Monday, August 29, 2011

Art Museums

Writing about that trip we took to Europe last year, I was reminded that when we were in Madrid we visited two world class art museums. (Did not visit any museums in Ireland, but Ireland came out way ahead on pubs over Spain.) The first was of course The Prado, Museo de Prado, one of the greatest art museums in the world. Going to The Prado was my only must-do thing on the whole trip. I've wanted to go there for years. It was fabulous. The paintings of Goya alone are worth the trip. Throw in Velazquez, Titian, and Bosch and you are into major overkill. The other museum, which was devoted primarily to Spanish artists, was the Museo Nacional Centro de Arte Reina Sofia, which has only 20th century art inside.

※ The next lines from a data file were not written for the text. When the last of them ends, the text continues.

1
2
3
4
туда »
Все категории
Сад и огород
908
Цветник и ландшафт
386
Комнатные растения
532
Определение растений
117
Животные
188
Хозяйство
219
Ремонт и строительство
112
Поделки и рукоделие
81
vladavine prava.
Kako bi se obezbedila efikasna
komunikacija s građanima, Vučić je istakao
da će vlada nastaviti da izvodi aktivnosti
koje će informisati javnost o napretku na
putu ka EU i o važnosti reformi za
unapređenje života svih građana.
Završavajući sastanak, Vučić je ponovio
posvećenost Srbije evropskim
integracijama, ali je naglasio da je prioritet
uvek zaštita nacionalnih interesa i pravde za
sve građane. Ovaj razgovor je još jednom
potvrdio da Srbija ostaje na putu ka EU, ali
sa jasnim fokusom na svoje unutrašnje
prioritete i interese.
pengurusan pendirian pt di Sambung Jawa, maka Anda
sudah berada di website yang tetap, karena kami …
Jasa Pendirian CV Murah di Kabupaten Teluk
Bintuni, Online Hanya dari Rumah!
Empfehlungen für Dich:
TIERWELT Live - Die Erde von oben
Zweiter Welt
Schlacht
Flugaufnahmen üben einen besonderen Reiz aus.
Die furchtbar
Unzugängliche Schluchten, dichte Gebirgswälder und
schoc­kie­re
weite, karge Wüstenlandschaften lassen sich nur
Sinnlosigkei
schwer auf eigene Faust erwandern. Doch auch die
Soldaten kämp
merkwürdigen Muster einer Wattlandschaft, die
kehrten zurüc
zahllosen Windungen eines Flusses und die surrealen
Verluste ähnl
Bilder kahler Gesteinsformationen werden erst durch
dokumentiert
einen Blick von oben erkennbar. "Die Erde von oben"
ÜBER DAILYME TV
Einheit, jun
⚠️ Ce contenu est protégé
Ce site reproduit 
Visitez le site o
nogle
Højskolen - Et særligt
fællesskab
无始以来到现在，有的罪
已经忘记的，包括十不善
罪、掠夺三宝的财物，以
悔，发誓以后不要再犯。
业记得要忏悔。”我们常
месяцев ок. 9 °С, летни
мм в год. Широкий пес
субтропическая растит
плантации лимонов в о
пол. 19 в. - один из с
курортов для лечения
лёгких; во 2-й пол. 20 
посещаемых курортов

It is a relatively new museum; it just opened in 1992.

OK, I'll be right up front here. I love modern art. Places like these art museums draw me in because such places, chock full of celebrated art, pulls me into a world that seems much more human and empathetic than the very real world in which it was created and in which it now stands long after its creator has passed into a world beyond this one. It's almost as if great art lifts you out of the so-called "real world" and shows you another one, the real "real world". Perhaps that's what draws us to it.

Take this wonderful interplay of shapes and colors in this Joan Miro work from 1938, for example. This piece is in the Museo Nacional Centro de Arte Reina Sofia, the Queen Sofia Museum. I'm not certain how many by Miro the museum holds. For some reason, I did not purchase the museum book that you can always find in the gift shop. Maybe that was a low euro day, because I usually make a point of buying the book. This one is called Retrato II.

Looking up the piece above to show you whetted my appetite for some more. So I went and checked on the Miro pieces Susan and I have seen in other places. We saw this one spring last year in the MOMA. It's called A Beautiful Bird Revealing the Unknown to a Pair of Lovers. This is actually a drawing in goache and charcoal on paper from the early World War II years.

Joan Miro, goache & charcoal on paper, 1941

It's difficult to stop once you get started trying chasing these things down these things down. Here's another Miro we saw at the MOMA. This is The Birth of the World

Joan Miro, oil on canvas, 1925
I would not pretend to say anything about these pieces other than they spur in me a welter of thoughts about the nature of human beings, our understanding of beauty and truth and the world around us. And they stir in me feelings that I can get only in the presence of great art . . . the kind of feelings you can't hang words on.

To my delight I found a short little YouTube video that lets you look at a bunch more of Miro's works. So if you have not had enough to this point, there's more. And of course, if you have had enough, it's likely you never read down this far anyway. After fiddling awhile with it, I could not get the video to embed in this write-up. But if you want to watch it, you can find it here. Enjoy!

1 comment:

Montag said...

Thanks for sharing your love of Miro. The Civil War was in the mid 30's and there was a flowering of genius on the Iberian peninsula in the years around it.